The Hong Kong Women’s Rugby Team have now competed in their first World Cup Tournament
The Hong Kong women’s rugby team did what their male counterparts have been able to do so far, qualify for the World Cup.
Although the men’s team is considered one of the better rugby national sides in Asia; it is the women’s team that have qualified first. In a region where celebrating female athletes is not as commonplace as in the west. Will this rugby team set in a motion a change in culture and start a legacy: That women can and should be celebrated for their athletic prowess and achievements; that sports are a worthy investment and that young girls can see that it is possible to have a career in sports.
Qualifying for the first time
The selectors complied a squad of 28 women, with a healthy mix of experience and potential to compete in Hong Kong’s first Women’s Rugby World Cup in Dublin.
The Squad selected:
Forwards: CHOW Mei-nam (captain); CHAN Ka-yan; CHAN Leong-sze, Royce; CHAN Tsz-ching, Agnes; CHENG Ka-chi, Christy; CHEUNG Shuk-Han, Jasmine; Christine GORDON; LAU Nga-wun, Tammy; LEE Ka-shun; PUN Wai-yan; Amelie SEURE; SIU Wing-ni, Winnie; SO Hoi-ting, Karen; TSANG Sin-yan; WONG Yuen-shan.
Backs: Adrienne GARVEY (vice captain); CHONG Ka-yan; CHOR Lik-fung, Laurel; Kelsie BOUTTLE; HO Wai-on, Jessica; Rose HOPEWELL-FONG Siu-lan; LAU Sze-wa; LEE Tsz-ting; MAK Ho-yee, Chloe; Natasha OLSON-THORNE; POON Pak-yan, Aggie; Colleen TJOSVOLD; Lindsay VARTY.
The Tournament, The Group of Death: NZ, Canada and Wales
Hong Kong had been placed in one of the most challenging groups of the tournament. They faced Canada and then the New Zealand Black Ferns, two of the tournaments favorites, losing to both by large margins. It prompted some to question if such mismatches risked undermining the competition as a spectacle.
These large score margins are by no means limited to the women’s game; Japan once lost to New Zealand by 145 points in the 1995 men’s World Cup. But Japan developed it side and eventually beat South Africa in the 2015 World Cup in one of the most memorable matches in men’s World Cup history.
Majority of the squad are amateurs
It must be remembered that much of the Hong Kong squad includes several full-time athletes from the HKRU sevens programme at the HKSI but the majority of the squad are amateurs.
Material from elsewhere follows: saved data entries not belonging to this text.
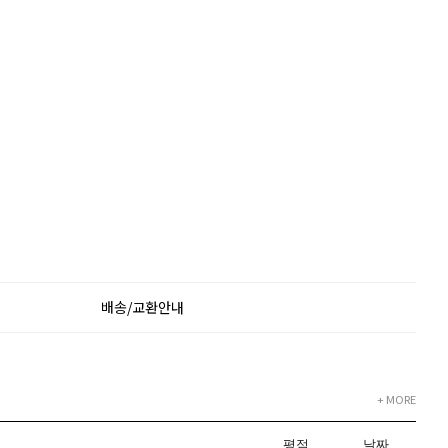
배송/교환안내
+ MORE
평점
날짜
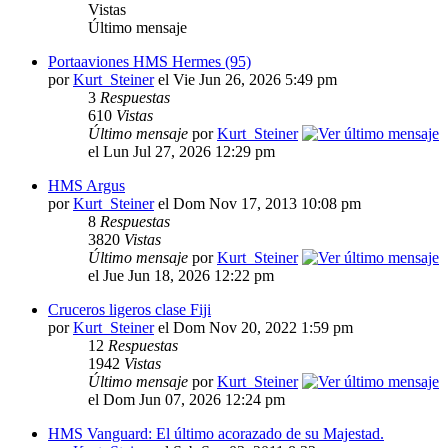
Vistas
Último mensaje
Portaaviones HMS Hermes (95)
por
Kurt_Steiner
el Vie Jun 26, 2026 5:49 pm
3
Respuestas
610
Vistas
Último mensaje
por
Kurt_Steiner
el Lun Jul 27, 2026 12:29 pm
HMS Argus
por
Kurt_Steiner
el Dom Nov 17, 2013 10:08 pm
8
Respuestas
3820
Vistas
Último mensaje
por
Kurt_Steiner
el Jue Jun 18, 2026 12:22 pm
Cruceros ligeros clase Fiji
por
Kurt_Steiner
el Dom Nov 20, 2022 1:59 pm
12
Respuestas
1942
Vistas
Último mensaje
por
Kurt_Steiner
el Dom Jun 07, 2026 12:24 pm
HMS Vanguard: El último acorazado de su Majestad.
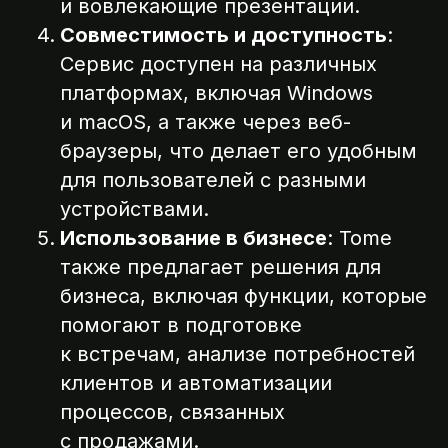
и вовлекающие презентации.
Совместимость и доступность
:
Сервис доступен на различных
платформах, включая Windows
и macOS, а также через веб-
браузеры, что делает его удобным
для пользователей с разными
устройствами.
Использование в бизнесе
: Tome
также предлагает решения для
бизнеса, включая функции, которые
помогают в подготовке
к встречам, анализе потребностей
клиентов и автоматизации
процессов, связанных
с продажами.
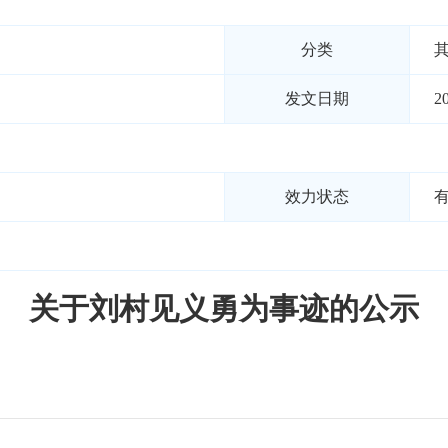
分类
发文日期
2
效力状态
关于刘村见义勇为事迹的公示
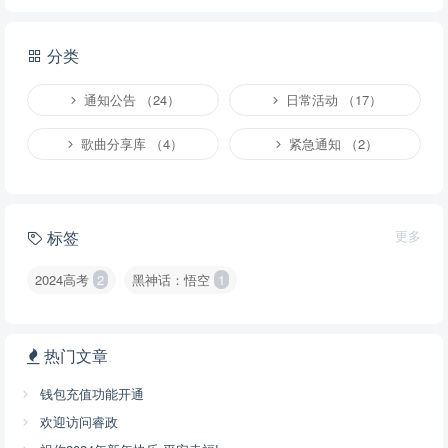
分类
通知公告 （24）
日常活动 （17）
歌曲分享库 （4）
紧急通知 （2）
标签
更多
2024高考
2
黑神话：悟空
1
热门文章
钱包充值功能开通
欢迎访问睿政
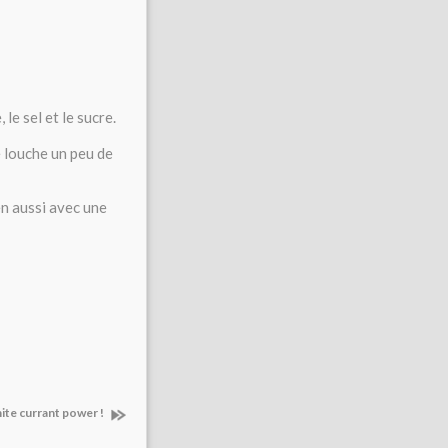
 le sel et le sucre.
e louche un peu de
n aussi avec une
te currant power !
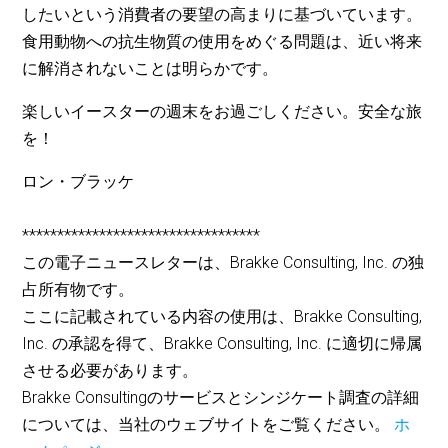
したいという消費者の要望の高まりに基づいています。
食用動物への抗生物質の使用をめぐる問題は、近い将来
に解消されないことは明らかです。
楽しいイースターの週末をお過ごしください。安全な旅
を！
ロン・ブラッケ
**********************************
この電子ニュースレターは、Brakke Consulting, Inc. の独
占所有物です。
ここに記載されている内容の使用は、Brakke Consulting,
Inc. の承認を得て、Brakke Consulting, Inc. に適切に帰属
させる必要があります。
Brakke Consultingのサービスとシンジケート調査の詳細
については、当社のウェブサイトをご覧ください。
ホ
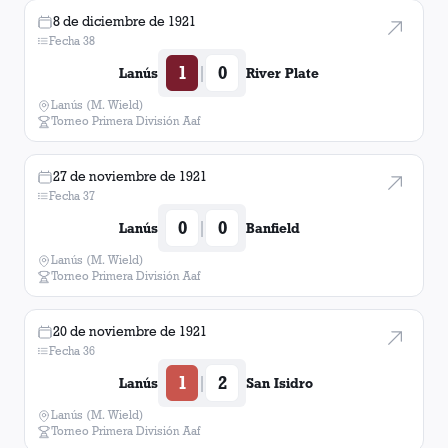
8 de diciembre de 1921
Fecha 38
1
0
|
Lanús
River Plate
Lanús (M. Wield)
Torneo Primera División Aaf
27 de noviembre de 1921
Fecha 37
0
0
|
Lanús
Banfield
Lanús (M. Wield)
Torneo Primera División Aaf
20 de noviembre de 1921
Fecha 36
1
2
|
Lanús
San Isidro
Lanús (M. Wield)
Torneo Primera División Aaf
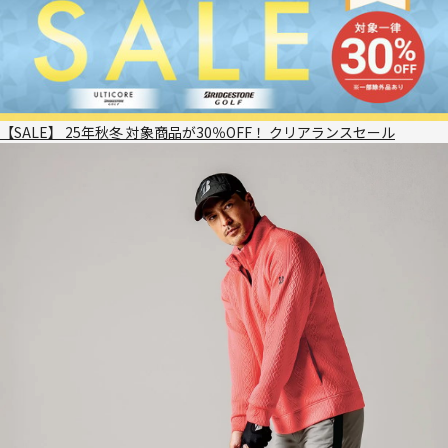
【SALE】 25年秋冬 対象商品が30％OFF！ クリアランスセール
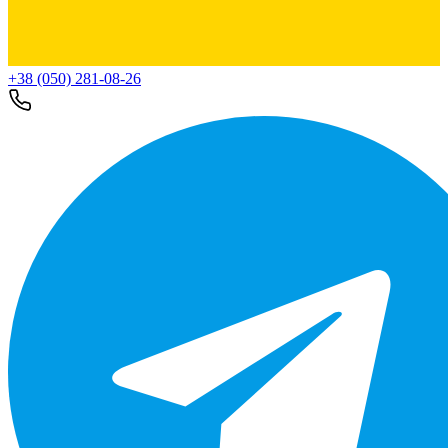
+38 (050) 281-08-26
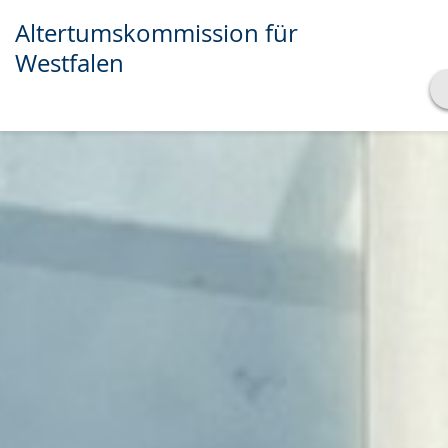
Altertumskommission für
Westfalen
Transkript anzeigen
Abspielen
Pausieren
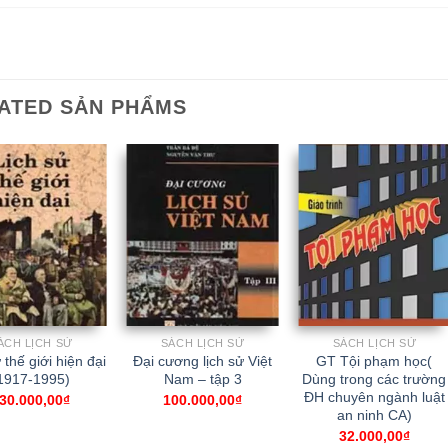
ATED SẢN PHẨMS
ÁCH LỊCH SỬ
SÁCH LỊCH SỬ
SÁCH LỊCH SỬ
 thế giới hiện đại
Đại cương lịch sử Việt
GT Tội phạm học(
1917-1995)
Nam – tập 3
Dùng trong các trường
ĐH chuyên ngành luật
30.000,00
₫
100.000,00
₫
an ninh CA)
32.000,00
₫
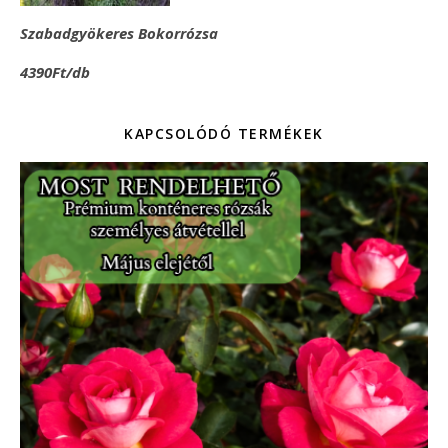
Szabadgyökeres Bokorrózsa
4390Ft/db
KAPCSOLÓDÓ TERMÉKEK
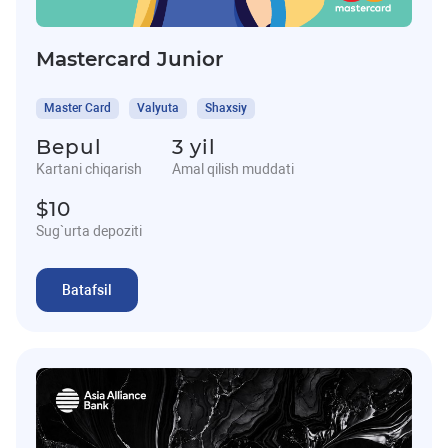
Mastercard Junior
Master Card
Valyuta
Shaxsiy
Bepul
3 yil
Kartani chiqarish
Amal qilish muddati
$10
Sug`urta depoziti
Batafsil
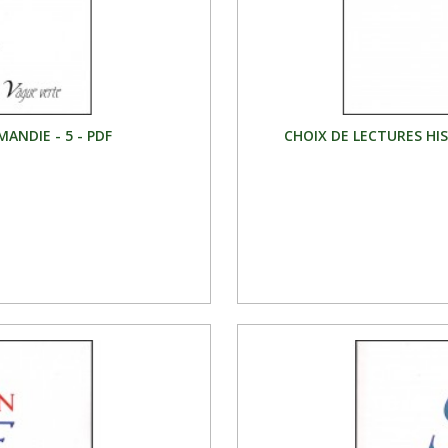
ANDIE - 5 - PDF
CHOIX DE LECTURES HI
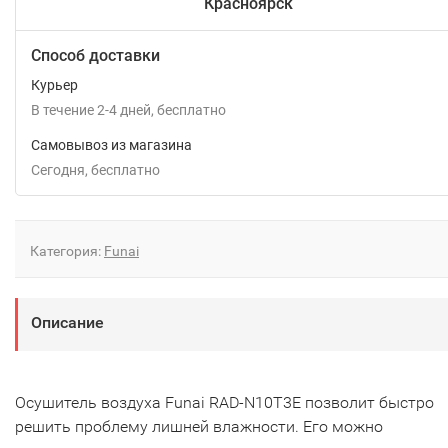
Красноярск
Способ доставки
Курьер
В течение
2-4
дней
Бесплатно
Самовывоз из магазина
Сегодня
Бесплатно
Категория:
Funai
Описание
Осушитель воздуха Funai RAD-N10T3E позволит быстро
решить проблему лишней влажности. Его можно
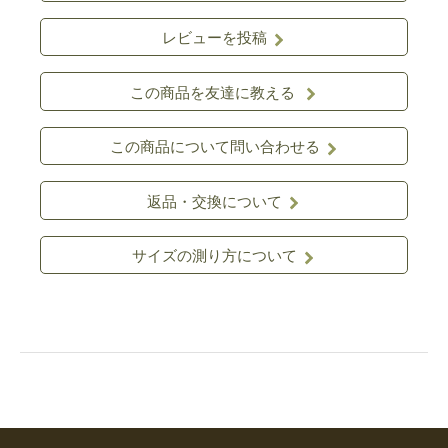
レビューを投稿
この商品を友達に教える
この商品について問い合わせる
返品・交換について
サイズの測り方について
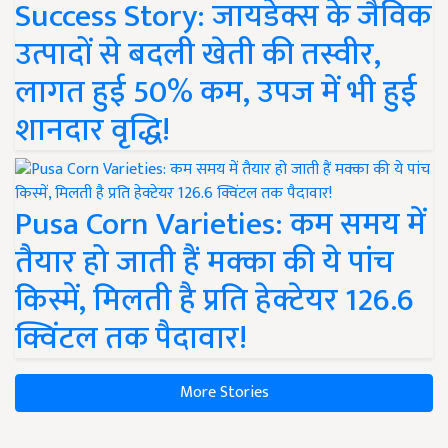
Success Story: जायडेक्स के जैविक
उत्पादों से बदली खेती की तस्वीर,
लागत हुई 50% कम, उपज में भी हुई
शानदार वृद्धि!
Pusa Corn Varieties: कम समय में
तैयार हो जाती हैं मक्का की ये पांच
किस्में, मिलती है प्रति हेक्टेयर 126.6
क्विंटल तक पैदावार!
More Stories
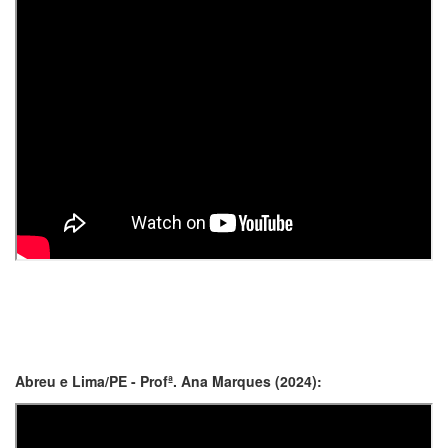
Abreu e Lima/PE - Profª. Ana Marques (2024):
These women have given up significant amounts of time throughout the campaign to train.
“These are not professional players, but they train professionally”
“These are not professional players, but they train professionally,” said Hull. “They are doctors, teachers, social workers and students, and they deserve praise and respect for the commitment they have shown.”
Perhaps with more support and investment, the women’s team would continue to get stronger.
Fist points in the World Cup
Hong Kong women’s team sought to answer their critics immediately as they went out energetically to face Wales, scoring first! They played aggressive and expansive rugby which rattled Wales and helped produce one of the most entertaining matches of this tournament.
Hong Kong’s ferocious tackling and dogged rugby, despite being unable to secure the victory, displayed a spirit that said Hong Kong will definitely be back next tournament.
Reflections of Coach Jo Hull’s Goals before the tournament:
Hong Kong coach Jo Hull had said before the tournament began, that she sought to leverage the Rugby World Cup to be a transformative event for Hong Kong Women’s Rugby.
“to ensure that our first World Cup appearance isn’t our last, and to create a legacy for the game back home in Hong Kong”
“We are going to use every woman in the squad in Ireland, and that is a key to our larger goal and mission: to ensure that our first World Cup appearance isn’t our last, and to create a legacy for the game back home in Hong Kong,” said national coach Jo Hull.
“Qualification for the World Cup is a good start, but our objectives transcend wins and losses in terms of creating our legacy. We want to inspire more girls to take up Rugby after our appearance.”
“Qualification for the World Cup is a good start, but our objectives transcend wins and losses in terms of creating our legacy. We want to inspire more girls to take up Rugby after our appearance.
“We also want to change the perception of the women’s game in Hong Kong and to show how tough you have to be, how dedicated and how resilient you have to be – rather than giving in or walking away when it gets tough. The players selected are a key to crafting that legacy,” Hull added.
Hull and the Hong Kong team did exactly that, they gained experience, they never gave up and they no doubt return to cement their position as legitimate competitors on the international stage.